▶ **HOW TO COMPLETE THIS TASK**:
Reproduce, with no changes, the rows from the start of the rows up to and including the line that contains "formación de ayudante".

(Dataset entries)
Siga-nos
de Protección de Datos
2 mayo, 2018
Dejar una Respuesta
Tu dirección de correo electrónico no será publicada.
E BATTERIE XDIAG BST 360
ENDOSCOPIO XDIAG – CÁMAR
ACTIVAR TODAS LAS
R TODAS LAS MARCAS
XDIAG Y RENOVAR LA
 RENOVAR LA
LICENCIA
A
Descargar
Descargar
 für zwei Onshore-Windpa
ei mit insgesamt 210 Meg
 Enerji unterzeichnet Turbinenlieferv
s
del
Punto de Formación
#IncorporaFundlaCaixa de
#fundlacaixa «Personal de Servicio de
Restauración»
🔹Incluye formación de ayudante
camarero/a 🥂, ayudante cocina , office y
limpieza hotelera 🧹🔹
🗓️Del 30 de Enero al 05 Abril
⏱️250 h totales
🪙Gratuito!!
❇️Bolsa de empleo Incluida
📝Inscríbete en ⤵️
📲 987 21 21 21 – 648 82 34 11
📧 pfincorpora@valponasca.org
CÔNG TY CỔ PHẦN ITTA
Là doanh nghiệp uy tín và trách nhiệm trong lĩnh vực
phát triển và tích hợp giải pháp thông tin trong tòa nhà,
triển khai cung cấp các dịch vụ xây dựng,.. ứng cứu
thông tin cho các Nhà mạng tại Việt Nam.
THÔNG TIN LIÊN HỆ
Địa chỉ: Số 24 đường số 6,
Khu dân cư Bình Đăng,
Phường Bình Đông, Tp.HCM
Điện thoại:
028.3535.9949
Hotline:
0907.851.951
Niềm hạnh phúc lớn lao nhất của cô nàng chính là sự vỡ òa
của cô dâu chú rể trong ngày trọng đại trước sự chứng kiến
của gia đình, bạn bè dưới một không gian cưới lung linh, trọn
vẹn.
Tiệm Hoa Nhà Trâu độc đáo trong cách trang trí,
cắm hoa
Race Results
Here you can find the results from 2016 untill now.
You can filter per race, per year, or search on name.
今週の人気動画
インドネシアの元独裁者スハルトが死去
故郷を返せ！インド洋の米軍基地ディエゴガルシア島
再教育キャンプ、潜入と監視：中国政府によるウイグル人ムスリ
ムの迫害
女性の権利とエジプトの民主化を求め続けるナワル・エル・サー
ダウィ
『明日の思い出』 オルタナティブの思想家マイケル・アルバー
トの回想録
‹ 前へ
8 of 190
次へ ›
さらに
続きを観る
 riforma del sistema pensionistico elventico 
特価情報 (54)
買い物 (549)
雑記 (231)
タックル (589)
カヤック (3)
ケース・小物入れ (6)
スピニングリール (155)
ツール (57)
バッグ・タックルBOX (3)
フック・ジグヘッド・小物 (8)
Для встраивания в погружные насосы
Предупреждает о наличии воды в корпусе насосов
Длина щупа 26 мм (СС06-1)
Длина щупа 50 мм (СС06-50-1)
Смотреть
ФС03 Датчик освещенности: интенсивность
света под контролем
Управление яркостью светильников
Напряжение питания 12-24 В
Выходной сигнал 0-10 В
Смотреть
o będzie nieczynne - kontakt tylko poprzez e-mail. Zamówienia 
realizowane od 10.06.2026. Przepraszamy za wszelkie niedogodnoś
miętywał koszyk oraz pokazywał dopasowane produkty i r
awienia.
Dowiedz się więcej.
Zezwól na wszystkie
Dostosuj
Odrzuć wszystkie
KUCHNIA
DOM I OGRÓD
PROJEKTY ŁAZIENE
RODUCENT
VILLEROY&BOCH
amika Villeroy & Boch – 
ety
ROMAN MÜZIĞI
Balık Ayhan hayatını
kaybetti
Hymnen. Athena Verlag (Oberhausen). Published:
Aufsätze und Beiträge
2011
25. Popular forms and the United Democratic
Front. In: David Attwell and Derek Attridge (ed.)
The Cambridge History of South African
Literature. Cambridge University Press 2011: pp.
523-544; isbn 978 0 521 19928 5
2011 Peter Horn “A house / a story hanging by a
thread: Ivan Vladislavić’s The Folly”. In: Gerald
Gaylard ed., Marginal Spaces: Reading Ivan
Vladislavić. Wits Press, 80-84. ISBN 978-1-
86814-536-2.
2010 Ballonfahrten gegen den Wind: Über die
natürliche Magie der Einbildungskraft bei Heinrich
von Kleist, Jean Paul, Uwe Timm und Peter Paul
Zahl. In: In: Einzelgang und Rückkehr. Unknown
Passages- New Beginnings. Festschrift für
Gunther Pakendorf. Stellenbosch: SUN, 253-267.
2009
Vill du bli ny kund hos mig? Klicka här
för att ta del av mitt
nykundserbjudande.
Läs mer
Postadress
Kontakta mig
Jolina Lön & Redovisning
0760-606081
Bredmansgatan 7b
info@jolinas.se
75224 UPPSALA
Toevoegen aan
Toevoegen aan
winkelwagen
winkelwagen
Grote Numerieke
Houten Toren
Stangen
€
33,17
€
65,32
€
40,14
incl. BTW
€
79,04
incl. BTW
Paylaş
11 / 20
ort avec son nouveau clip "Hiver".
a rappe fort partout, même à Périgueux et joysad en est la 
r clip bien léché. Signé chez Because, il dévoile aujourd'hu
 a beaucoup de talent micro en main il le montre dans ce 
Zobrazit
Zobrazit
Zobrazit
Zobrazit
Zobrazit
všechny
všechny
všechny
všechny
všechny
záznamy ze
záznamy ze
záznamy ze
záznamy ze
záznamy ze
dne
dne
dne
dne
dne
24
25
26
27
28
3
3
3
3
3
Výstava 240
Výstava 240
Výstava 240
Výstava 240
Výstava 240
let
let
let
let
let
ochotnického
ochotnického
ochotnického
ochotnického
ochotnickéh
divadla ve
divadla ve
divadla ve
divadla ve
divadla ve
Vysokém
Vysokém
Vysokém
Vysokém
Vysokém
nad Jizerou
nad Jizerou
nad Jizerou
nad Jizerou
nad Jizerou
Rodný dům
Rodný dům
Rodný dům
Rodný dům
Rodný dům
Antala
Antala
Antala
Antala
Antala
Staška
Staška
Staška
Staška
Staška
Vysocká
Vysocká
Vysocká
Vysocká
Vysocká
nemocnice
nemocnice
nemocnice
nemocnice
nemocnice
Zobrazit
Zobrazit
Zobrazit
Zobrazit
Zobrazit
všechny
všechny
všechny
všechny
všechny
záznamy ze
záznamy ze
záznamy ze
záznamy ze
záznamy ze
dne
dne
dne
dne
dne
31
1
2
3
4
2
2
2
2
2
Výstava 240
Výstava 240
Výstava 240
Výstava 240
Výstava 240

▶ **EXERCISE ANSWER**:
Siga-nos
de Protección de Datos
2 mayo, 2018
Dejar una Respuesta
Tu dirección de correo electrónico no será publicada.
E BATTERIE XDIAG BST 360
ENDOSCOPIO XDIAG – CÁMAR
ACTIVAR TODAS LAS
R TODAS LAS MARCAS
XDIAG Y RENOVAR LA
 RENOVAR LA
LICENCIA
A
Descargar
Descargar
 für zwei Onshore-Windpa
ei mit insgesamt 210 Meg
 Enerji unterzeichnet Turbinenlieferv
s
del
Punto de Formación
#IncorporaFundlaCaixa de
#fundlacaixa «Personal de Servicio de
Restauración»
🔹Incluye formación de ayudante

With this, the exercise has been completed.